Since David Bowie departed this earth in January, it seems like everything has gone wrong: a host of other celebrity deaths - including fellow musical legend Prince -and more political craziness than House of Cards on steroids.
Yet the series of tributes - the Grammys, the Brits, the multiple Glastonbury performances - that have taken place to the Starman have helped keep up our spirits up by reminding us of the brilliance of his music, which will outlast us all.
However, there's one more taking place tonight, and it promises to be very special.
No lesser institution than the BBC Proms is honouring the Thin White Duke with a full concert taking place at the Royal Albert Hall. The venue actually saw Bowie's last-ever UK performance, when he joined Pink Floyd's Dave Gilmour in May 2006, to perform the Floyd classics Arnold Layne and Comfortably Numb.
The concert, which is sold out, will be curated, conducted and directed by Andre de Ridder, will span Bowie's entire career, from Space Oddity to Blackstar, and will feature the likes of Laura Mvula, John Cale, Neil Hannon, Conor O'Brien and French counter-tenor Philippe Jaroussky.
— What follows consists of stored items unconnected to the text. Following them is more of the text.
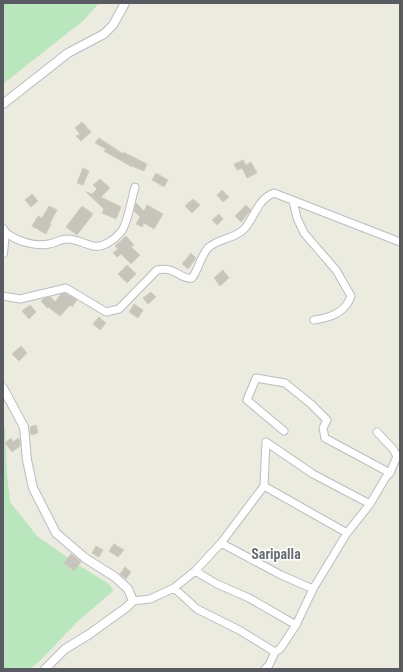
<svg xmlns="http://www.w3.org/2000/svg" width="403" height="672" font-family="'Roboto Condensed',sans-serif">
	<style>
		.green { fill: #b9e6bd }
		.building { fill: #c7c4bc; stroke: #d1cdbd }
		.lines { fill: none; stroke-linecap: round; stroke-linejoin: round }
		.minor-casing { stroke: #babcc2; stroke-width: 9 }
		.tertiary-casing { stroke: #babcc2; stroke-width: 10 }
		.minor { stroke: #fff; stroke-width: 7 }
		.tertiary { stroke: #fff; stroke-width: 8 }
		.labels { text-anchor: middle; dominant-baseline: central; stroke-width: 3; stroke-linejoin: round; paint-order: stroke }
		.quarter-label { font-size: 14px; font-weight: bold; fill: #696d73; stroke: #fff }
	</style>
	<rect width="100%" height="100%" fill="#ecebdf"/>
	<!-- green -->
	<path class="green" d="M3 3H99L84 20 3 84Z
		M3 425 5 428 7 475 10 502 37 536 80 566 109 584 113 590V591L78 621 39 662 29 669H3Z"/>
	<!-- building -->
	<path class="building" d="M82 122 91 132 81 141 76 136 80 134 75 128Z
		M99 138 123 154V152L147 164 144 171 132 166V167L104 151 106 149 95 143Z
		M243 160 246 165 251 162 257 173 247 178 242 168 237 170 234 164Z
		M83 168 89 171 83 185 77 183Z
		M156 173 168 180 164 187 152 180Z
		M100 179 110 188 101 197 121 207 116 219 102 213 104 209 86 192 92 194 97 189 93 185Z
		M222 190 229 197 223 202 217 195Z
		M32 194 38 201 31 207 25 200Z
		M193 199 200 205 192 213 185 206Z
		M136 203 144 211 147 205 163 214 154 229 144 223 142 227 136 224 140 217 134 211Z
		M246 205 251 210 241 222 235 216Z
		M49 206 57 210 50 223 51 224 46 234 32 226 38 216 42 218Z
		M82 206 93 214 77 235 66 227Z
		M219 214 223 219 217 225 212 220Z
		M126 236 134 245 131 247 140 255 131 264 121 254 117 257 113 253 118 249 115 246Z
		M191 253 196 258 188 269 182 264Z
		M127 265 136 274 127 283 118 274Z
		M223 270 229 278 220 286 214 278Z
		M151 292 156 297 148 304 143 298Z
		M65 293 77 300 72 307 70 305 60 316 48 307 47 308 41 301 44 298 51 297 55 302 61 294Z
		M134 304 143 310 138 318 129 312Z
		M30 305 36 312 29 319 22 311Z
		M99 317 106 323 100 330 93 324Z
		M21 346 27 353 19 361 12 354Z
		M36 425 38 433 31 435 30 427Z
		M11 438 13 442 18 438 20 441V446L12 452 5 443Z
		M114 544 124 550 118 557 109 551Z
		M96 546 103 550 99 557 92 553Z
		M71 554 81 562 74 571 64 563Z
		M125 567 131 572 126 579 120 574Z"/>
	<g class="lines">
		<!-- minor casing -->
		<g class="minor-casing">
			<path id="minor" d="M293 201 297 218 304 233 336 270 351 296C346 312 330 318 314 320
				M5 232C16 241 35 247 49 244 55 243 61 239 67 239 77 239 84 244 93 246 103 248 114 240 120 233 127 227 132 197 135 187
				M3 296 20 299 66 288 106 312 119 309 157 270C176 266 180 280 192 278 199 269 200 257 208 248 218 238 236 239 245 228 255 216 258 199 274 193L400 242
				M284 431 247 400 256 378 285 383 311 404 327 420 323 428 325 438 390 473
				M266 442 313 474 370 504
				M264 486 347 533
				M221 543 281 575 313 589
				M195 571 217 584 249 598 296 625
				M174 588 197 609 239 630 275 652
				M133 601 150 599 174 588 195 571 221 543 264 486 266 442
				M265 669 269 665 275 652 280 649 296 625 313 589 347 533 370 504 386 477 390 473 397 456 393 449 377 432"/>
		</g>
		<!-- tertiary casing -->
		<g class="tertiary-casing">
			<path id="tertiary" d="M3 104 68 53 104 34 113 25 125 3
				M3 229 5 232 3 253
				M3 388 24 427 27 460 33 488 56 533 85 558 115 577 128 589 133 601 127 607 88 635 65 649 45 669"/>
		</g>
		<!-- minor -->
		<use href="#minor" class="minor"/>
		<!-- tertiary -->
		<use href="#tertiary" class="tertiary"/>
	</g>
	<g class="labels">
		<!-- quarter labels -->
		<g class="quarter-label">
			<text x="276" y="554">Saripalla</text>
		</g>
	</g>
	<!-- border -->
	<rect width="403" height="672" fill="none" stroke="#585b61" stroke-width="8"/>
</svg>
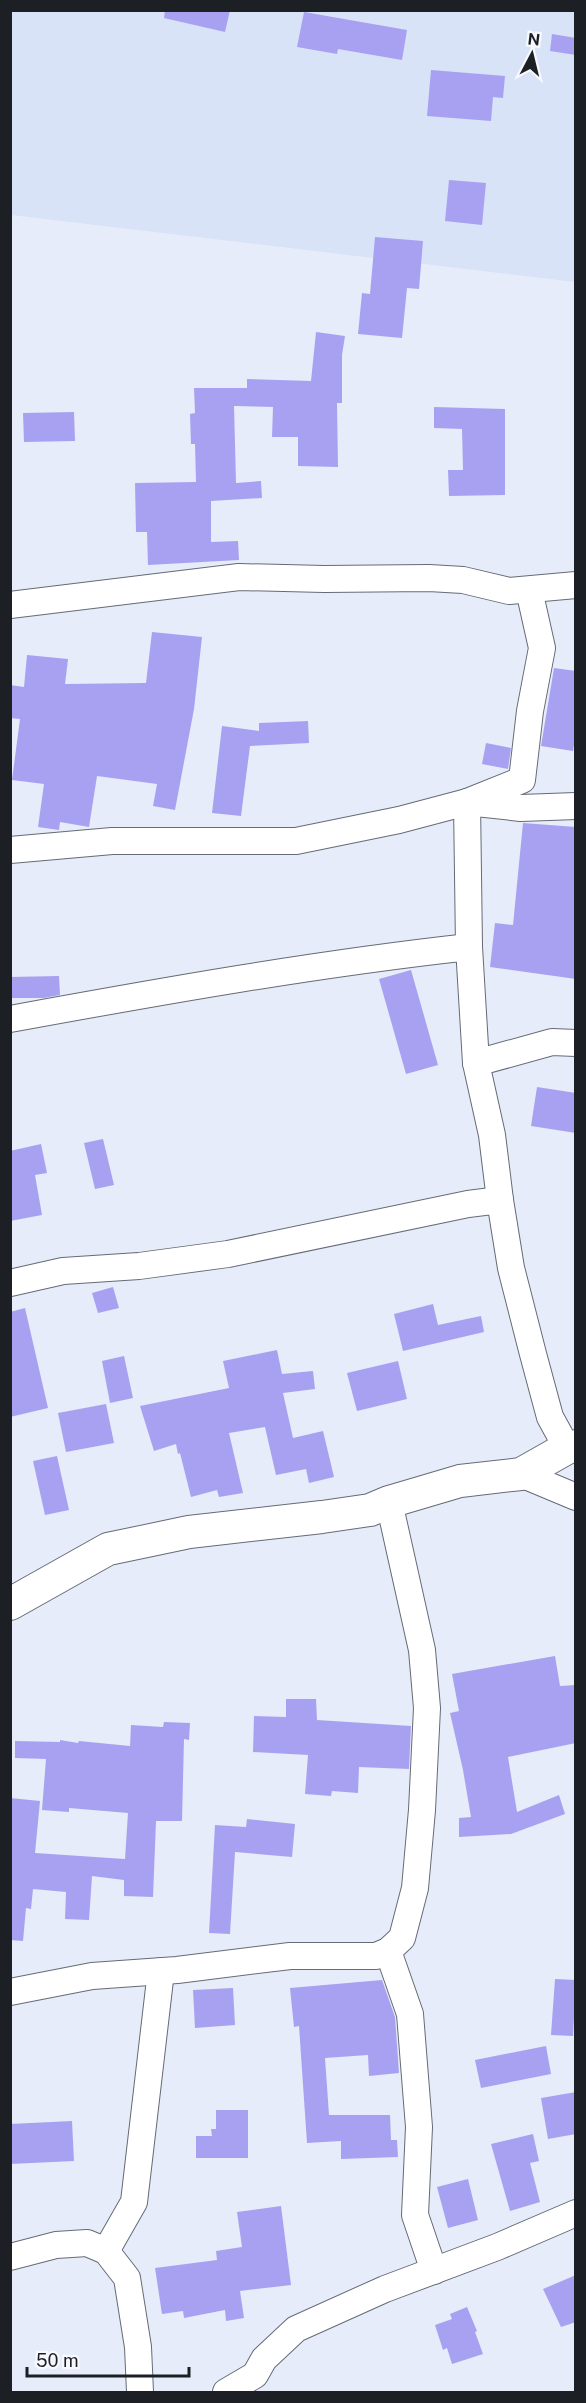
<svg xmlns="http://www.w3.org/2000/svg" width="586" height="2403" font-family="'Public Sans',sans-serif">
	<rect width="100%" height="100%" fill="#e6ecf9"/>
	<path fill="#d9e3f7" d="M11,11H575V282L11,215Z"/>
	<g fill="#a8a1f1">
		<path d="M165,10H230L225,32L164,18Z"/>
		<path d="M304,12L407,30L402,60L338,49L337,54L297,47Z"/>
		<path d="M552,34L576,38V55L550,51Z"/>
		<path d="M431,70L505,76L503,98L493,97L491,121L427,116Z"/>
		<path d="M449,180L486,183L482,225L445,221Z"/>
		<path d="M375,237L423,241L419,289L407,288L402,338L358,334L362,293L370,294Z"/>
		<path d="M316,332L345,336L342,355V403H337L338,467L298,466V437H272L273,407L234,406L236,483L261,481L262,498L211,501V542L238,541L239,560L148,565L147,532H136L135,483L196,482L195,444H191L190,414L195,413L194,388H247V379L311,381Z"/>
		<path d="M434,407L505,409V495L449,496L448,470H463L462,429L434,428Z"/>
		<path d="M74,412L75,441L24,442L23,413Z"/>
		<path d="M152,632L202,637L194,709L175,810L153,806L157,784L97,776L89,827L60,822L59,830L38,827L44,784L12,780L20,719L10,718V685L24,687L27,655L68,659L65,684L146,683Z"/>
		<path d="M554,668L576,671V732L573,751L541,746Z"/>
		<path d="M308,721L309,743L250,746L241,816L212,813L222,726L259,731V723Z"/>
		<path d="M486,743L511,748L508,769L482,764Z"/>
		<path d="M523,823L576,827V979L490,967L495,923L513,925Z"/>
		<path d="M411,970L438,1065L406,1074L379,979Z"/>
		<path d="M59,976L60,995L44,998H10V977Z"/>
		<path d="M537,1087L576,1093V1133L531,1126Z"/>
		<path d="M103,1139L114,1185L95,1189L84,1143Z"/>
		<path d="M41,1144L47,1173L35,1175L42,1215L10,1221V1151Z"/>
		<path d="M113,1287L119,1308L98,1313L92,1293Z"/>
		<path d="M433,1304L438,1325L481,1316L484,1332L403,1351L394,1314Z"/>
		<path d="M25,1308L48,1408L10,1417V1312Z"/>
		<path d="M277,1350L282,1374L313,1371L315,1389L283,1393L293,1438L323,1431L334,1477L309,1483L306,1469L276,1475L265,1427L229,1433L243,1493L219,1497L217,1490L191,1497L180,1453L178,1454L176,1444L154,1451L140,1406L229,1388L223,1361Z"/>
		<path d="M124,1356L133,1398L110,1403L102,1361Z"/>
		<path d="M398,1361L407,1399L357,1411L347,1373Z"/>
		<path d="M106,1404L114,1443L66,1452L58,1413Z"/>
		<path d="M57,1456L69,1510L45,1515L33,1461Z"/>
		<path d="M555,1656L560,1686L576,1685V1743L508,1757L517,1812L559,1795L565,1814L511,1834L459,1837V1818L471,1817L463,1770L450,1713L459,1711L452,1674Z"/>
		<path d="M286,1699H316L317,1720L411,1726L409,1769L359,1767L358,1793L332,1791L331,1796L305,1794L308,1755L253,1752L254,1716L286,1717Z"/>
		<path d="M164,1722L190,1723L189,1740L184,1739L182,1821H156L153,1897L124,1896V1880L92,1876L89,1920L65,1919L66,1892L33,1889L31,1909L26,1908L23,1941L10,1940V1798L40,1801L35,1853L125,1859L128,1813L69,1808V1812L42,1810L46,1759L15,1758V1741L60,1742V1740L78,1743L79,1741L130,1746L131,1725L163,1727Z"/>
		<path d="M247,1819L295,1824L292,1857L235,1852L230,1934L209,1933L215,1825L246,1827Z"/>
		<path d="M555,1979L576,1980L573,2036L551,2035Z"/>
		<path d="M382,1980L395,2017L399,2073L369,2076L368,2055L325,2058L329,2115H390L391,2140H397L398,2157L341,2159V2141L307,2143L299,2026L294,2027L290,1988Z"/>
		<path d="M233,1988L235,2025L195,2028L193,1990Z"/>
		<path d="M546,2046L551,2074L481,2088L475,2060Z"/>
		<path d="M576,2092V2134L548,2139L541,2098Z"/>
		<path d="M216,2110H248V2158H196V2136H212L211,2129H216Z"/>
		<path d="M72,2121L74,2161L10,2164V2124Z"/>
		<path d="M533,2134L539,2161L530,2163L540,2202L510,2211L491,2144Z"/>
		<path d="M468,2179L478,2220L448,2228L437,2187Z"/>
		<path d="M281,2206L291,2285L240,2291L244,2318L226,2321L225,2310L184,2318L183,2311L162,2314L155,2268L217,2260L216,2251L242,2247L237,2212Z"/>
		<path d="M576,2275V2322L561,2327L543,2289Z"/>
		<path d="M467,2307L477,2331L475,2332L483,2354L452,2364L447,2348L443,2350L435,2325L452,2319L450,2314Z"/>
	</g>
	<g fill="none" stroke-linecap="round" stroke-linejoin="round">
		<g stroke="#656b76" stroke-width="28">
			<g id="minor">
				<path d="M10,605L239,577L324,579L429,578L463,580L509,591L576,585"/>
				<path d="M10,850L112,841H296L399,820L467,802L522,780L530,711L542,648L529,590"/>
				<path d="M469,947L467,802L521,808L576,806"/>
				<path d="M10,1019C163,991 315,964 469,947L476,1063L492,1135L500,1200"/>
				<path d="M476,1063L552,1042L576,1043"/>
				<path d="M10,1283L63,1271L139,1266L228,1254L468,1204L500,1200L511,1268L533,1354L550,1417L567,1448"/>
				<path d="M521,1474L576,1497"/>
				<path d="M388,1951L410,2014L419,2127L415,2215L434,2271"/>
				<path d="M10,1992L92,1976L177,1970L290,1956H376L388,1951L402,1938L415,1888L422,1810L427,1708L422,1650L389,1502"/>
				<path d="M106,2251L134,2202L161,1971"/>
				<path d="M10,2257L56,2245L87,2243L106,2251L127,2278L138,2347L140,2392"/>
				<path d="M226,2392L255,2375L264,2359L296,2329L385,2289L497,2247L576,2213"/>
			</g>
		</g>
		<g stroke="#656b76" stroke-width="34">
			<path id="tertiary" d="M10,1604L108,1549L189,1532L322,1517L370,1510L389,1502L460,1481L521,1474L567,1448L576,1446"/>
		</g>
		<use href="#minor" stroke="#fff" stroke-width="26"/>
		<use href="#tertiary" stroke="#fff" stroke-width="32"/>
	</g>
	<rect width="586" height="2403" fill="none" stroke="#1c1f23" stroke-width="24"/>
	<g transform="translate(532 54) rotate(7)" stroke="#f7f9ff" stroke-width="4.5" paint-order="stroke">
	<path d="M0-4.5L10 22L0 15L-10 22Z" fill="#1c1f23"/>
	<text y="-9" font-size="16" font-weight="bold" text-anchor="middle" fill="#1c1f23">N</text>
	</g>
	<path d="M27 2367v9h162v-9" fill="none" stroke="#1c1f23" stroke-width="3"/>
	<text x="36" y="2367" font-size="18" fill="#1c1f23" stroke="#f7f9ff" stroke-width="4.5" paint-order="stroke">50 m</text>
</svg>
They won't be performing straight-up covers though - as befits the Proms, they'll be reinterpreting the material in a variety of ways.
Andre de Ridder told the BBC. "In the process of making the arrangements we found, for example, that a lot of the songs that have a very strong beat in the originals don't necessarily need that. Harmonically and melodically they have so much intricacy that maybe, in some of these arrangements, is brought out a little bit more. We really tried to bring in a great variety of composers and singers and interpreters from different genres and styles."
So put your feet up tonight, tune in to BBC Four, Radio 3 or 6 Music from 22:15 tonight (Friday 29 July), and take another chance to bask in the brilliance of a musical legend.